What you are asked to do: From the post about LLM visualization below, extract word for word the passage starting with "It's a site" and going on through "entering the model.".

Last Updated on 2023-12-06 by Clay
Introduction
Although I reach AI and research it all day, but there are too many new architectures, breakout, theories... many things I just know a rough concepts and put it away. The almost deeper understand need to until I must to be adjust the model architecture.
Recently, the Large Language Model (LLMs) that have been the rage this past year are exactly what I'm talking about. Naturally, I know most of them are decoder-only structures, with a few being encoder-decoder, and I get that almost all are auto-regressive models.
But ask me to suddenly describe the architecture of Llama 2? Maybe I could scrape something together from memory about how it tweaks the original Transformer design.
Want me to suddenly dish on what makes Mistral special? I could chat about how its Sliding Window Attention (SWA) isn't exactly new, and that Mistral's secret sauce might lie in its high-quality dataset...
But ask me to detail the entire process of how data flows from input to the final LM head output in a model? oh no! I might sketch you a flowchart, but without Google, I can't even draw a detailed model architecture.
And then today, a colleague share me to a super cool website: LLM Visualization (bbycroft.net).
It's a site showcasing the classic GPT architecture in 3D! Not only does it have detailed 3D models, but the creator also put together a series of tutorials. By clicking the explanatory play buttons on the left side of the screen, you can animate the 3D models, simulating how data is processed after entering the model.
It's not just a clear view of the model's architecture, but also an easy way to grasp what these different models are actually doing.
Moreover, since it's a 1:1 scale of the original models, you can compare them side by side. Seeing the massive GPT-3 (with its 175 billion parameters) makes the nano-gpt look like a tiny speck of dust!
I tried running a few example animations and felt like I gained some nice insights. Plus, now I can finally throw this website in the faces of my families and friends, showing them what I tangle with every day.

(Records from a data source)
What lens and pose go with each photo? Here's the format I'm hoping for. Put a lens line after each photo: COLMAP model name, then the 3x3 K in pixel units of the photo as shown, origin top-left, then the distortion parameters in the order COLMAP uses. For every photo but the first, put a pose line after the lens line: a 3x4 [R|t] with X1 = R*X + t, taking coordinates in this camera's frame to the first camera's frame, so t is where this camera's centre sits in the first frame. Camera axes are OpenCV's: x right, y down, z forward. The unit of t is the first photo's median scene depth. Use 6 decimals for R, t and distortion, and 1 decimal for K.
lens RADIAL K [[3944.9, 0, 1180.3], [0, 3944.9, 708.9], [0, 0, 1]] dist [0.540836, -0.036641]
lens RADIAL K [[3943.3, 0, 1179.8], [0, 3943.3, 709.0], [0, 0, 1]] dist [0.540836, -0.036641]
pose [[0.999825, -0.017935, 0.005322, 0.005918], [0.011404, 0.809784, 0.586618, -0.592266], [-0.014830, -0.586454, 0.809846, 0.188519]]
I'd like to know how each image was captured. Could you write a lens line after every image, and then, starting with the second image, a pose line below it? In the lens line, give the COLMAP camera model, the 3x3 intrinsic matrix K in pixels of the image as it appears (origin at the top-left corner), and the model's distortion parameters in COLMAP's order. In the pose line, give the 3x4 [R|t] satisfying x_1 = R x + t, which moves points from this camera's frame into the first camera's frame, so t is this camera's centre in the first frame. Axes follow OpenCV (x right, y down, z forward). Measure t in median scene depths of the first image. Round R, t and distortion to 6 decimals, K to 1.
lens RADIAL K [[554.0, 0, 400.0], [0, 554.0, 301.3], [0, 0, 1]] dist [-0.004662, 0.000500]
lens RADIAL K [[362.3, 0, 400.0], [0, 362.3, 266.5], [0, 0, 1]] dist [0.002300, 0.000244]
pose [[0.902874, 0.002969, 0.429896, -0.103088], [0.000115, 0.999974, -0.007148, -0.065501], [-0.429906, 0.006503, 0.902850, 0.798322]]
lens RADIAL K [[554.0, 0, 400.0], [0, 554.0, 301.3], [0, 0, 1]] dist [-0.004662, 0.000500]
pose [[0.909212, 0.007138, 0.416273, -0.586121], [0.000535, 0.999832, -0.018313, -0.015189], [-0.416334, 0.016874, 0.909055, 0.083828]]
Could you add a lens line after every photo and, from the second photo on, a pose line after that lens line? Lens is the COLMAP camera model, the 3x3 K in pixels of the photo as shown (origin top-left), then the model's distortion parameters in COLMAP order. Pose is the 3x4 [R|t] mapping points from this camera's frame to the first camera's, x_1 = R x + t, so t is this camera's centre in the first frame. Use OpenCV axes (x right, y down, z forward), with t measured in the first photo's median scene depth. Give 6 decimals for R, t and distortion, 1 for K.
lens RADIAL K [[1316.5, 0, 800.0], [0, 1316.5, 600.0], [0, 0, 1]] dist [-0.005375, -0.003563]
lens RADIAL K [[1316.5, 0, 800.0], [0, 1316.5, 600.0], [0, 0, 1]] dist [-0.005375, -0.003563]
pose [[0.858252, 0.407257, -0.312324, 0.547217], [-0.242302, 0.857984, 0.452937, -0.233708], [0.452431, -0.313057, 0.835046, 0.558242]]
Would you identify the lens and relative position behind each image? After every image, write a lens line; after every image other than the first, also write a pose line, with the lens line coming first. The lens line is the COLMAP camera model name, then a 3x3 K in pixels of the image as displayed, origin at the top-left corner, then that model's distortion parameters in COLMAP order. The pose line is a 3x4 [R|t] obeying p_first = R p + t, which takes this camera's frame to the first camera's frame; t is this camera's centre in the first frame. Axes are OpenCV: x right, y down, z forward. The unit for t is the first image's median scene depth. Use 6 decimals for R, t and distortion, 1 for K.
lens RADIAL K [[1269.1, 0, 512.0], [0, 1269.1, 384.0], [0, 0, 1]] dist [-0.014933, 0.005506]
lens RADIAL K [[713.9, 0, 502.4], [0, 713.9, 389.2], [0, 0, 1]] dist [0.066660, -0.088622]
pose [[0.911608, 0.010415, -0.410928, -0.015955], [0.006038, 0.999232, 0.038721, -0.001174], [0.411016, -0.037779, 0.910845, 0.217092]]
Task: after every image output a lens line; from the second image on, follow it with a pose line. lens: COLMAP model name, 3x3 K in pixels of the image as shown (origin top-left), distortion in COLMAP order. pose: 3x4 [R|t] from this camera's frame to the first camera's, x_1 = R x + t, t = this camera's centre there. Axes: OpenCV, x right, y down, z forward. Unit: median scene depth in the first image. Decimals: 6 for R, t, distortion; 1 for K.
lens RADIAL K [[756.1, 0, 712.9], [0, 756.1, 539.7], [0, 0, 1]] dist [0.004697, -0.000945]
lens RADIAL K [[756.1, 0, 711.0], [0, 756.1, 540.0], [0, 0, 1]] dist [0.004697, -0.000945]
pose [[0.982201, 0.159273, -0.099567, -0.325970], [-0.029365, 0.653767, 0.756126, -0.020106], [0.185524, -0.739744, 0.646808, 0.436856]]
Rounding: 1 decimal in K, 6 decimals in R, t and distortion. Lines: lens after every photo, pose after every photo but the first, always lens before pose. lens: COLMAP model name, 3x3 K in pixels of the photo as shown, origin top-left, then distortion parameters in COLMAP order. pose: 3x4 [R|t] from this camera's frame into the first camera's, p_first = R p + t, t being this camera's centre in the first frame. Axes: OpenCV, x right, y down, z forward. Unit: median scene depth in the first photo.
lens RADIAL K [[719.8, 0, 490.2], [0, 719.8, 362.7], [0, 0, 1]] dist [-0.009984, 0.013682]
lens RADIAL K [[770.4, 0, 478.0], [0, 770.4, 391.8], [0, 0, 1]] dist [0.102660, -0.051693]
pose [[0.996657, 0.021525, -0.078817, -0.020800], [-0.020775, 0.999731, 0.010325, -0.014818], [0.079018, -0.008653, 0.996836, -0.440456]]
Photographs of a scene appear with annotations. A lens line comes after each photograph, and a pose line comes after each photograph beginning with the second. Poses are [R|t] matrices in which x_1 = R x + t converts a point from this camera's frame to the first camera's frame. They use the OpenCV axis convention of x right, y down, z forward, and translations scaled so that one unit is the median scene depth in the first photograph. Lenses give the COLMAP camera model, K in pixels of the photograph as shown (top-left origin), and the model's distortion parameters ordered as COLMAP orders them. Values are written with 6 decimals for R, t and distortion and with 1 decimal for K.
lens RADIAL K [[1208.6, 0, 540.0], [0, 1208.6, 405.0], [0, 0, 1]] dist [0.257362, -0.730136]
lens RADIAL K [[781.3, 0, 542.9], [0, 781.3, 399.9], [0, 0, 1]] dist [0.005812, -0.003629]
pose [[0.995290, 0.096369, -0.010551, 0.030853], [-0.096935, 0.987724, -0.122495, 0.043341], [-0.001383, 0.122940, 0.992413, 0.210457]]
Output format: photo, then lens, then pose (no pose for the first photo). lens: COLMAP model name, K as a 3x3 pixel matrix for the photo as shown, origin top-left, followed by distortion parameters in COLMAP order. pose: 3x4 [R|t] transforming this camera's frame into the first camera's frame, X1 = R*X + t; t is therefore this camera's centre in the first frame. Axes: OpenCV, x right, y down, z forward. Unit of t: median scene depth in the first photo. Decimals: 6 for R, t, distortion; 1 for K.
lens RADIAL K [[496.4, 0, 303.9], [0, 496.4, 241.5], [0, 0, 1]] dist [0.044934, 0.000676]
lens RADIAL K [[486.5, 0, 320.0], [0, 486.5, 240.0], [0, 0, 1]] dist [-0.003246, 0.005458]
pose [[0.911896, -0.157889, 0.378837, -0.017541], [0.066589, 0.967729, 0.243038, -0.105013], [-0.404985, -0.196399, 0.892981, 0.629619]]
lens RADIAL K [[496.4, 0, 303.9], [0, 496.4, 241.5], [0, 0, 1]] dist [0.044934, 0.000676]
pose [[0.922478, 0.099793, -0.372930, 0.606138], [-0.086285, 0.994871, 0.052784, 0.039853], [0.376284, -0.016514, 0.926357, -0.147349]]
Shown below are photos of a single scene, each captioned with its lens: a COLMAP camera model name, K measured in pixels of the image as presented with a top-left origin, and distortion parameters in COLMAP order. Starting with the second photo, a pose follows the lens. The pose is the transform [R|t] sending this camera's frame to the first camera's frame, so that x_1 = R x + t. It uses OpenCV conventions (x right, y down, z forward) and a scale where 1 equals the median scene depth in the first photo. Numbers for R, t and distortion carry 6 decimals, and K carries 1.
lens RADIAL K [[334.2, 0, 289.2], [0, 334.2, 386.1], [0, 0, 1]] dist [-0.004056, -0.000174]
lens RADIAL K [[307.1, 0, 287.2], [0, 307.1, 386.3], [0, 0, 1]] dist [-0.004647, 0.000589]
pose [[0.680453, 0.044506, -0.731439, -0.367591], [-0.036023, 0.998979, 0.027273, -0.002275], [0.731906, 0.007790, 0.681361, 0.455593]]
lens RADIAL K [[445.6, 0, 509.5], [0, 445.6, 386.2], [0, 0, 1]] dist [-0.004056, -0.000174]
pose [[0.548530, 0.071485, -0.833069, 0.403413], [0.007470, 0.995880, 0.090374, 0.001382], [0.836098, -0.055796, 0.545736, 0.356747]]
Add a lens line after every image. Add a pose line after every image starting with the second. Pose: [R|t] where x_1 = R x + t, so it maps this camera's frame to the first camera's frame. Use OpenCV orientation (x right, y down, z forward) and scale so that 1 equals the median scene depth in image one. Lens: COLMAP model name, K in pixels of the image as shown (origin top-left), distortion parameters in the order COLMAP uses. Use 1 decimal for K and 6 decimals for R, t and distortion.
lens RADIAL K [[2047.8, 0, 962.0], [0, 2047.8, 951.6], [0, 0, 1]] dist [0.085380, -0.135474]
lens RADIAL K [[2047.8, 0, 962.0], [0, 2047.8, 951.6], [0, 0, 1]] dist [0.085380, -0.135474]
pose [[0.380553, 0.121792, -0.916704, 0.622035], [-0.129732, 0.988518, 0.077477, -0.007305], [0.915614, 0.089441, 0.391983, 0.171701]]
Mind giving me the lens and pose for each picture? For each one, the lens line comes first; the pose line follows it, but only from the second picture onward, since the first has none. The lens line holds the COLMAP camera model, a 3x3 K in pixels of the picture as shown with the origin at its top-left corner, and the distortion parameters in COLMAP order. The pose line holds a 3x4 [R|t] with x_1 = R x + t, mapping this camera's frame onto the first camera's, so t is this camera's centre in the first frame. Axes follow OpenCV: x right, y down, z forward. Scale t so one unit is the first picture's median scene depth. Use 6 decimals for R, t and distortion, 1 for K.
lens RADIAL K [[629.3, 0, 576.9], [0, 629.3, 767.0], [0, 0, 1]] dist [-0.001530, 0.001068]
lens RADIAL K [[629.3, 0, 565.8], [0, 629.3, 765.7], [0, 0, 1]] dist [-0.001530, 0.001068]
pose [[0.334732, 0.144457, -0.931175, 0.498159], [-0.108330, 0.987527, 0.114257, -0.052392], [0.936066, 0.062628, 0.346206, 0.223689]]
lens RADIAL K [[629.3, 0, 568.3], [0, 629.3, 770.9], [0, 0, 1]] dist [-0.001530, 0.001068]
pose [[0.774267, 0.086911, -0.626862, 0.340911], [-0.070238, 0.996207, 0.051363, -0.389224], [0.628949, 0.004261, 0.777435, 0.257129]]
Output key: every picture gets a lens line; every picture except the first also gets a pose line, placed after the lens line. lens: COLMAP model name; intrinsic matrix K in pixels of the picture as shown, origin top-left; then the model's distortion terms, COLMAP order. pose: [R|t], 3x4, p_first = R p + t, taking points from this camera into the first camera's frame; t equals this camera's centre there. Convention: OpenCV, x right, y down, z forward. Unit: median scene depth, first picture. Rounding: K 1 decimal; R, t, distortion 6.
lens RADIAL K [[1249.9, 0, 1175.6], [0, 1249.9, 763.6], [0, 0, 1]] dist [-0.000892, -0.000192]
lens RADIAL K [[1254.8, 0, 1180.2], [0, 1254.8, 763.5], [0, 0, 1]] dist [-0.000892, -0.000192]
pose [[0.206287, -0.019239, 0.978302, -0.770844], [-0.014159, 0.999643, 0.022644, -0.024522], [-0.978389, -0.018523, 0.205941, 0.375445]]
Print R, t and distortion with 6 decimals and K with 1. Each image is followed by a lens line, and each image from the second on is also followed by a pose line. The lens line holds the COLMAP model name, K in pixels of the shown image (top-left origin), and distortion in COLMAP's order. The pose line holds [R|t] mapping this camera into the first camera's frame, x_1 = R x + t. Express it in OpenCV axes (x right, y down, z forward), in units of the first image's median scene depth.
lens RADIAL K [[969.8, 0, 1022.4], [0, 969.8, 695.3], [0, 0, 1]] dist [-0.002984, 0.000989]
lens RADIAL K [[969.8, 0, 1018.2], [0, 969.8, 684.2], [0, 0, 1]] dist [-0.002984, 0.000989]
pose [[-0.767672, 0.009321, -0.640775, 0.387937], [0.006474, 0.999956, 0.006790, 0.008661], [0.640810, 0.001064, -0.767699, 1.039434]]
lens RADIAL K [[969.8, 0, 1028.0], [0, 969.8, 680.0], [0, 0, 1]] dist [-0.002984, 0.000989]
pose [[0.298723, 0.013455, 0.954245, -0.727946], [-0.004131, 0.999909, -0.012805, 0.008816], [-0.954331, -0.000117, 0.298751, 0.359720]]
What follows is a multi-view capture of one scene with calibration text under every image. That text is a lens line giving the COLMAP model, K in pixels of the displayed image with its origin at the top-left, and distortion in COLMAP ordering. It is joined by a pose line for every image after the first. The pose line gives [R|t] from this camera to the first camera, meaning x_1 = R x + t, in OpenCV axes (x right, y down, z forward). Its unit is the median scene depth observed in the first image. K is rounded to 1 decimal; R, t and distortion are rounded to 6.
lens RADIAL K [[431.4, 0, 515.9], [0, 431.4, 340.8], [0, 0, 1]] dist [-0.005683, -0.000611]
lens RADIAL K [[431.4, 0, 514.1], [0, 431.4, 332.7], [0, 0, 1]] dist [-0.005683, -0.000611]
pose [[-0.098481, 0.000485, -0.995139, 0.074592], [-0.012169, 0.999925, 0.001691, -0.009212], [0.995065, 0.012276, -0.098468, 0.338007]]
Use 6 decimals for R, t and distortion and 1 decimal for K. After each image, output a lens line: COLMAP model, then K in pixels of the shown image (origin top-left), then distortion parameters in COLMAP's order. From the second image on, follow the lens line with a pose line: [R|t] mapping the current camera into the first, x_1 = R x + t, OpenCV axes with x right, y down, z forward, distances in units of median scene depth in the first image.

Task output:
It's a site showcasing the classic GPT architecture in 3D! Not only does it have detailed 3D models, but the creator also put together a series of tutorials. By clicking the explanatory play buttons on the left side of the screen, you can animate the 3D models, simulating how data is processed after entering the model.